▶ _Required action_
Without skipping a line, reproduce the entries exactly.

▶ _Information given_
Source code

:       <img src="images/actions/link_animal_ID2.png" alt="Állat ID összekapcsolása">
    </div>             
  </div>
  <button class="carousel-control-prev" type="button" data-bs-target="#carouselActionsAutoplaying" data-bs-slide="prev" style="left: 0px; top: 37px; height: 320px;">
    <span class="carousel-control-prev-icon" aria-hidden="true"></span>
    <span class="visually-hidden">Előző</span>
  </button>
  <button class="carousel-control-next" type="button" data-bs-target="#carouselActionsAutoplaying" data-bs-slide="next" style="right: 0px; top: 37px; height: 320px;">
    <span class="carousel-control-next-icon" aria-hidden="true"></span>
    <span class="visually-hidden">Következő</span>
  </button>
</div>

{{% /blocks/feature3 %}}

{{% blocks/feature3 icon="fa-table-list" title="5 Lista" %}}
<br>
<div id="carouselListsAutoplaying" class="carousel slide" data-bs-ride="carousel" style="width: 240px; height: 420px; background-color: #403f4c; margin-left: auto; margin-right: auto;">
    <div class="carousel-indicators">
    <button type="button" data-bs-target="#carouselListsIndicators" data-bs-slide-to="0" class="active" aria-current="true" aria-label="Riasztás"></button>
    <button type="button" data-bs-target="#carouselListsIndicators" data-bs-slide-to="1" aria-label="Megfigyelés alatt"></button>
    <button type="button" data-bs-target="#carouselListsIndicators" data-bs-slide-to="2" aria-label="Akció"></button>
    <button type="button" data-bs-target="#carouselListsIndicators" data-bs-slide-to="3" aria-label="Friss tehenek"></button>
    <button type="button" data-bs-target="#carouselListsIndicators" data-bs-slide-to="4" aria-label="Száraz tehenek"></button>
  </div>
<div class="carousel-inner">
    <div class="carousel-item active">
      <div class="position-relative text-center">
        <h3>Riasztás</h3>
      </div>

▶ _Your response_
Source code

:       <img src="images/actions/link_animal_ID2.png" alt="Állat ID összekapcsolása">
    </div>             
  </div>
  <button class="carousel-control-prev" type="button" data-bs-target="#carouselActionsAutoplaying" data-bs-slide="prev" style="left: 0px; top: 37px; height: 320px;">
    <span class="carousel-control-prev-icon" aria-hidden="true"></span>
    <span class="visually-hidden">Előző</span>
  </button>
  <button class="carousel-control-next" type="button" data-bs-target="#carouselActionsAutoplaying" data-bs-slide="next" style="right: 0px; top: 37px; height: 320px;">
    <span class="carousel-control-next-icon" aria-hidden="true"></span>
    <span class="visually-hidden">Következő</span>
  </button>
</div>

{{% /blocks/feature3 %}}

{{% blocks/feature3 icon="fa-table-list" title="5 Lista" %}}
<br>
<div id="carouselListsAutoplaying" class="carousel slide" data-bs-ride="carousel" style="width: 240px; height: 420px; background-color: #403f4c; margin-left: auto; margin-right: auto;">
    <div class="carousel-indicators">
    <button type="button" data-bs-target="#carouselListsIndicators" data-bs-slide-to="0" class="active" aria-current="true" aria-label="Riasztás"></button>
    <button type="button" data-bs-target="#carouselListsIndicators" data-bs-slide-to="1" aria-label="Megfigyelés alatt"></button>
    <button type="button" data-bs-target="#carouselListsIndicators" data-bs-slide-to="2" aria-label="Akció"></button>
    <button type="button" data-bs-target="#carouselListsIndicators" data-bs-slide-to="3" aria-label="Friss tehenek"></button>
    <button type="button" data-bs-target="#carouselListsIndicators" data-bs-slide-to="4" aria-label="Száraz tehenek"></button>
  </div>
<div class="carousel-inner">
    <div class="carousel-item active">
      <div class="position-relative text-center">
        <h3>Riasztás</h3>
      </div>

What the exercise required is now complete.